» **Polecenie A**
Zapisz bez zmian wiersze rekordów od ich początku do wiersza zawierającego „Kinkekaardid” włącznie. Obrazy pomiń w odpowiedzi.

***** Tekst ćwiczenia *****

Moim ulubionym iglakiem jest cis. I akurat teraz kwitnie. W przyrodzie polskiej występuje jeden gatunek - Taxus baccata - (na świecie kilkanaście), oprócz tego w ogrodach szereg odmian uprawnych. Polska znajduje się na granicy zasięgu tego gatunku: niezbyt odpowiadają mu ostre zimy i suche lata; na wschód od nas znajdują się tylko izolowane stanowiska na Białorusi. Drzewo to jest reliktem trzeciorzędowym; jak dowiadujemy się od paleobotaników, bezpośrednio po ustąpieniu lodowca cis był podstawowym gatunkiem lasotwórczym na obszarze obecnej Polski.
Dziś cis jest gatunkiem chronionym w Polsce. W leśnictwie przejawiano w stosunku do cisa nieprzychylne stanowisko, ograniczając się tylko do ochrony istniejących egzemplarzy pomnikowych, czy rezerwatów. Wskutek powolnego jego przyrostu oraz wprowadzania monokultur nie było już dla niego miejsca w lesie zagospodarowanym. Będąc poza zainteresowaniem zorientowanego na metry sześcienne drewna szyszko-leśnictwa, cis zyskał drugie życie i szanse na przetrwanie dzięki ogrodnikom.

*****

» **Polecenie B**
Wyodrębnij dokładnie z tekstu ćwiczenia fragment, który zaczyna się od słów „Moim ulubionym iglakiem” i kończy na słowach „obszarze obecnej Polski.”.

***** Dane ćwiczenia *****

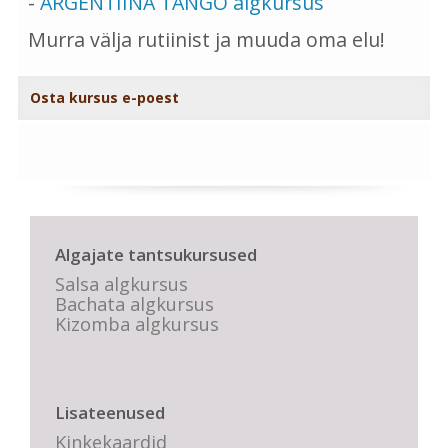
-
ARGENTIINA TANGO algkursus
Murra välja rutiinist ja muuda oma elu!
Osta kursus e-poest
Algajate tantsukursused
Salsa algkursus
Bachata algkursus
Kizomba algkursus
Lisateenused
Kinkekaardid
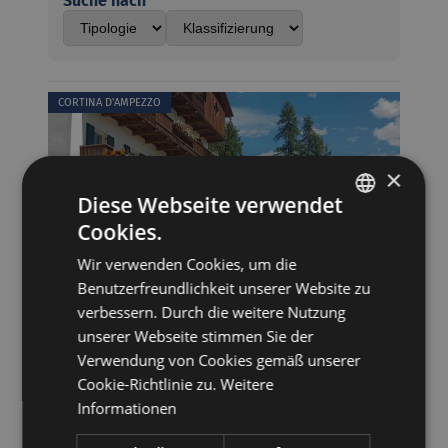
Suche nach
CORTINA D'AMPEZZO
×
Diese Webseite verwendet
Cookies.
ITALIAN
Wir verwenden Cookies, um die
GERMAN
Benutzerfreundlichkeit unserer Website zu
verbessern. Durch die weitere Nutzung
Hotel Des Alpes ***
unserer Webseite stimmen Sie der
Verwendung von Cookies gemäß unserer
32043 CORTINA D'AMPEZZO, Via La Vera N.2
Cookie-Richtlinie zu.
Weitere
Informationen
Zur Webseite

*****

» **Wynik A**
-
ARGENTIINA TANGO algkursus
Murra välja rutiinist ja muuda oma elu!
Osta kursus e-poest
Algajate tantsukursused
Salsa algkursus
Bachata algkursus
Kizomba algkursus
Lisateenused
Kinkekaardid

» **Wynik B**
Moim ulubionym iglakiem jest cis. I akurat teraz kwitnie. W przyrodzie polskiej występuje jeden gatunek - Taxus baccata - (na świecie kilkanaście), oprócz tego w ogrodach szereg odmian uprawnych. Polska znajduje się na granicy zasięgu tego gatunku: niezbyt odpowiadają mu ostre zimy i suche lata; na wschód od nas znajdują się tylko izolowane stanowiska na Białorusi. Drzewo to jest reliktem trzeciorzędowym; jak dowiadujemy się od paleobotaników, bezpośrednio po ustąpieniu lodowca cis był podstawowym gatunkiem lasotwórczym na obszarze obecnej Polski.